GIVEN ENTRIES
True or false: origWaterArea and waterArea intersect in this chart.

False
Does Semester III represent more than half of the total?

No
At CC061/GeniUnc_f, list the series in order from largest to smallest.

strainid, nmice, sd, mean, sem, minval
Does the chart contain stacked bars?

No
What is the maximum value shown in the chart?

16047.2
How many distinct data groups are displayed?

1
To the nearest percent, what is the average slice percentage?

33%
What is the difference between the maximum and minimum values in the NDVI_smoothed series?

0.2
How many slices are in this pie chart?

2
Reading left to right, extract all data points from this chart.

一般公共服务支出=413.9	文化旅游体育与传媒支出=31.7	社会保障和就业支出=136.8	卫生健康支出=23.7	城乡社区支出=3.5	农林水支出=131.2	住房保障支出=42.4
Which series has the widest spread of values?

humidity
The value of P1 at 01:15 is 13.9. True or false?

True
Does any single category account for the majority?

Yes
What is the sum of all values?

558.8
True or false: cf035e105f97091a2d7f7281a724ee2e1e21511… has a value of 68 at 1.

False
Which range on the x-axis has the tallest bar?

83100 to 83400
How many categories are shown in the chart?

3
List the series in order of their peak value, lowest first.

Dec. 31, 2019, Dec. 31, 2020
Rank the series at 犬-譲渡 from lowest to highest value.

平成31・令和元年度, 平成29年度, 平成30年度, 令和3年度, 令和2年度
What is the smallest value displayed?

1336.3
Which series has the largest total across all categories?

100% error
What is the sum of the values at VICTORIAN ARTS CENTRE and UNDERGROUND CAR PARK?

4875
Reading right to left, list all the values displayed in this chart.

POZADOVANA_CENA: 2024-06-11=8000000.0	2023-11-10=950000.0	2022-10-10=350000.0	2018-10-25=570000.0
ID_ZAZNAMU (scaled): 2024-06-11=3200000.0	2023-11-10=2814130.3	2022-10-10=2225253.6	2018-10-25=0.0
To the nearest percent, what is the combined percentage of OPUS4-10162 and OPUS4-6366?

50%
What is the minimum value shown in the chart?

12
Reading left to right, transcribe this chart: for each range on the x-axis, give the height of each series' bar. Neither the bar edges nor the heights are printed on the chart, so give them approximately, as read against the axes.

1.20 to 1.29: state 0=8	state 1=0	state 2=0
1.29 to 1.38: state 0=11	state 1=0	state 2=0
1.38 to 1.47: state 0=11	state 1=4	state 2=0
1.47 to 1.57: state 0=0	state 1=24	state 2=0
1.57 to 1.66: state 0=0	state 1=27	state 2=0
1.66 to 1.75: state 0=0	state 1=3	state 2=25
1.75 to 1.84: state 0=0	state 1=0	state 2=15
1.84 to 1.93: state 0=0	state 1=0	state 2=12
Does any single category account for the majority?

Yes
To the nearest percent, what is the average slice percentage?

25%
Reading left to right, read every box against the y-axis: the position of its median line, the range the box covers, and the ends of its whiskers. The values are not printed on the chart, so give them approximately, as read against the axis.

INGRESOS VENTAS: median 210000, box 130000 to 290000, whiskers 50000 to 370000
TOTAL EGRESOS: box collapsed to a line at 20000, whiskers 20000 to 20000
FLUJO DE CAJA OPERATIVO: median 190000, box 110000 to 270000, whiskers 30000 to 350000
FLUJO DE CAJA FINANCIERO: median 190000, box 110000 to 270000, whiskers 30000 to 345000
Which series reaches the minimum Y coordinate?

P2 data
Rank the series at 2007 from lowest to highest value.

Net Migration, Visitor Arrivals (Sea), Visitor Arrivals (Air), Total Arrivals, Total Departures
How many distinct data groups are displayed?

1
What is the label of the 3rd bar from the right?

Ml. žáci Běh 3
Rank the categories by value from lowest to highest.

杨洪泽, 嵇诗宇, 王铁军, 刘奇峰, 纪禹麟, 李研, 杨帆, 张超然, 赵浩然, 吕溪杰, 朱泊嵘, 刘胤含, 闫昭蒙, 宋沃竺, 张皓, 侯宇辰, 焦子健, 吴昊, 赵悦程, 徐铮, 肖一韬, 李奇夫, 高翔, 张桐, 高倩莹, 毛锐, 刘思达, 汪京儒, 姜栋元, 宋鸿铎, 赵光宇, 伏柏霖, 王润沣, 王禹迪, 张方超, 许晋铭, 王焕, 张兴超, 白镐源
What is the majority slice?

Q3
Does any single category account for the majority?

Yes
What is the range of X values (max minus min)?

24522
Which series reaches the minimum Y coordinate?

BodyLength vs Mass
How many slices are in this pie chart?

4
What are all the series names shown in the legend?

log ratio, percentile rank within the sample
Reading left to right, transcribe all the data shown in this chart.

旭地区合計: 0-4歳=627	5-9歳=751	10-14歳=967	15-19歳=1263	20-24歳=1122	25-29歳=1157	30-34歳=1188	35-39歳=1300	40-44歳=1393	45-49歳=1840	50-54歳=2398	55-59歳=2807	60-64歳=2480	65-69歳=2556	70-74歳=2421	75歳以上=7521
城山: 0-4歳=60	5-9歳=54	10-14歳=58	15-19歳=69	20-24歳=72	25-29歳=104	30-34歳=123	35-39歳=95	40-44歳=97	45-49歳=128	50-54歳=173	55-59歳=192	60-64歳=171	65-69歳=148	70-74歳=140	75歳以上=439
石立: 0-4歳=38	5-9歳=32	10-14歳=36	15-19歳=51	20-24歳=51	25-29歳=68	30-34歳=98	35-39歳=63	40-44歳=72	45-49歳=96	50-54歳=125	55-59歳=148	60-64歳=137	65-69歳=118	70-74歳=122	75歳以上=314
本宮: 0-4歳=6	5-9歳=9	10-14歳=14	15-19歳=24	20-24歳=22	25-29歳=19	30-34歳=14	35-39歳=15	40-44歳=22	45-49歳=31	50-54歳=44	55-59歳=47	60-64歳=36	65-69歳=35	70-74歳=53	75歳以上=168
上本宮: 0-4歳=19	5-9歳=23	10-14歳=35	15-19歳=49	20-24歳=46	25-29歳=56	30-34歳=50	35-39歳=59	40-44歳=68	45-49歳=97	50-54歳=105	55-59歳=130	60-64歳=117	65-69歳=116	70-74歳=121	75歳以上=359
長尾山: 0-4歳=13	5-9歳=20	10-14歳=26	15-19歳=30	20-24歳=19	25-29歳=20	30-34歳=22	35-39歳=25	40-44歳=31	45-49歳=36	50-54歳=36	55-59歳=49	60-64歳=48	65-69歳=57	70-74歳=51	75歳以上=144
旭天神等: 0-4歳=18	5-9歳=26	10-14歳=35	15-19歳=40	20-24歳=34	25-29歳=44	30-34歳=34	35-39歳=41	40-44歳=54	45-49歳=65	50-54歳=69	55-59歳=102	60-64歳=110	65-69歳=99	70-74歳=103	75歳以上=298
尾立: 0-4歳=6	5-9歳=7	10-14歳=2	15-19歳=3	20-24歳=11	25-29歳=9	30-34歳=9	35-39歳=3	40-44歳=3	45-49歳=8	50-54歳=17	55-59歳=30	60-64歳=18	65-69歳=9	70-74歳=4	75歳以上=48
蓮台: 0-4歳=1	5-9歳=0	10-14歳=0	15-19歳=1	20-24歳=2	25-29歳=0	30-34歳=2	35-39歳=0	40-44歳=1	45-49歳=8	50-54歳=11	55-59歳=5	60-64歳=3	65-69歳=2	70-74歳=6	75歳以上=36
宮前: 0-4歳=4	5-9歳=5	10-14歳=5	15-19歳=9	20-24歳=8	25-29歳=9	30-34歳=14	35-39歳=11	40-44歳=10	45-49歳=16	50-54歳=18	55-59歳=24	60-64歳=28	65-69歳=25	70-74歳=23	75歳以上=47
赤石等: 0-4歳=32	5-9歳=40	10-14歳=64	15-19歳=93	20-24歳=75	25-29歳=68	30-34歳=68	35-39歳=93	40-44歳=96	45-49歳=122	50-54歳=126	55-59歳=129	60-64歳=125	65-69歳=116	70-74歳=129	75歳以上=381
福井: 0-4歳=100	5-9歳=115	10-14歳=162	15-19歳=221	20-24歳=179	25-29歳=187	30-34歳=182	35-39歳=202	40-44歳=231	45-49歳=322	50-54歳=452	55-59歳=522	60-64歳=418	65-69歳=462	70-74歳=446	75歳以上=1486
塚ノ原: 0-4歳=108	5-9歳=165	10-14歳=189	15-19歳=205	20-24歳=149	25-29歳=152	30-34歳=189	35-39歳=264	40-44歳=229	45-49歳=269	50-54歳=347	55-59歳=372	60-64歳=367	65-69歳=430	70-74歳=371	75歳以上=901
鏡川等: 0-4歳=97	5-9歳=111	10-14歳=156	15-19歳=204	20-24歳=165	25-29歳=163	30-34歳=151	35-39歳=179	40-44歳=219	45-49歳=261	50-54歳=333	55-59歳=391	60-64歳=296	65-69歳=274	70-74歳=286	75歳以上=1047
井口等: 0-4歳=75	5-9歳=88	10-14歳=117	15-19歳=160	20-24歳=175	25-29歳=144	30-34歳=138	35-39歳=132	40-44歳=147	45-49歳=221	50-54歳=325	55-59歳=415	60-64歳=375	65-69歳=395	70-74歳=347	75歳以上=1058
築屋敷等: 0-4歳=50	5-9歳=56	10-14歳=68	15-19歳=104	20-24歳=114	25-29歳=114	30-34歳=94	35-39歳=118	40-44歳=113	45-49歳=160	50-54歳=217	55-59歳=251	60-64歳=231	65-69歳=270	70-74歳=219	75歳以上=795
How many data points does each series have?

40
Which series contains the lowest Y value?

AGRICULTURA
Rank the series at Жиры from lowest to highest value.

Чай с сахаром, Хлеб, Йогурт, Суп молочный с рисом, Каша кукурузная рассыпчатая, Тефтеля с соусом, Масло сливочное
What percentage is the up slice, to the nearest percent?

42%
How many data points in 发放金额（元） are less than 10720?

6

INSTRUCTION
Can you output, as a JSON list of strings with one string per line and blank lines left out, the lines from the one containing "strainid, nmice, sd, mean, sem, minval" through the one containing "Reading left to right, transcribe this"? Include both of those end lines.

RESPONSE
[
  "strainid, nmice, sd, mean, sem, minval",
  "Does the chart contain stacked bars?",
  "No",
  "What is the maximum value shown in the chart?",
  "16047.2",
  "How many distinct data groups are displayed?",
  "1",
  "To the nearest percent, what is the average slice percentage?",
  "33%",
  "What is the difference between the maximum and minimum values in the NDVI_smoothed series?",
  "0.2",
  "How many slices are in this pie chart?",
  "2",
  "Reading left to right, extract all data points from this chart.",
  "一般公共服务支出=413.9\t文化旅游体育与传媒支出=31.7\t社会保障和就业支出=136.8\t卫生健康支出=23.7\t城乡社区支出=3.5\t农林水支出=131.2\t住房保障支出=42.4",
  "Which series has the widest spread of values?",
  "humidity",
  "The value of P1 at 01:15 is 13.9. True or false?",
  "True",
  "Does any single category account for the majority?",
  "Yes",
  "What is the sum of all values?",
  "558.8",
  "True or false: cf035e105f97091a2d7f7281a724ee2e1e21511… has a value of 68 at 1.",
  "False",
  "Which range on the x-axis has the tallest bar?",
  "83100 to 83400",
  "How many categories are shown in the chart?",
  "3",
  "List the series in order of their peak value, lowest first.",
  "Dec. 31, 2019, Dec. 31, 2020",
  "Rank the series at 犬-譲渡 from lowest to highest value.",
  "平成31・令和元年度, 平成29年度, 平成30年度, 令和3年度, 令和2年度",
  "What is the smallest value displayed?",
  "1336.3",
  "Which series has the largest total across all categories?",
  "100% error",
  "What is the sum of the values at VICTORIAN ARTS CENTRE and UNDERGROUND CAR PARK?",
  "4875",
  "Reading right to left, list all the values displayed in this chart.",
  "POZADOVANA_CENA: 2024-06-11=8000000.0\t2023-11-10=950000.0\t2022-10-10=350000.0\t2018-10-25=570000.0",
  "ID_ZAZNAMU (scaled): 2024-06-11=3200000.0\t2023-11-10=2814130.3\t2022-10-10=2225253.6\t2018-10-25=0.0",
  "To the nearest percent, what is the combined percentage of OPUS4-10162 and OPUS4-6366?",
  "50%",
  "What is the minimum value shown in the chart?",
  "12",
  "Reading left to right, transcribe this chart: for each range on the x-axis, give the height of each series' bar. Neither the bar edges nor the heights are printed on the chart, so give them approximately, as read against the axes."
]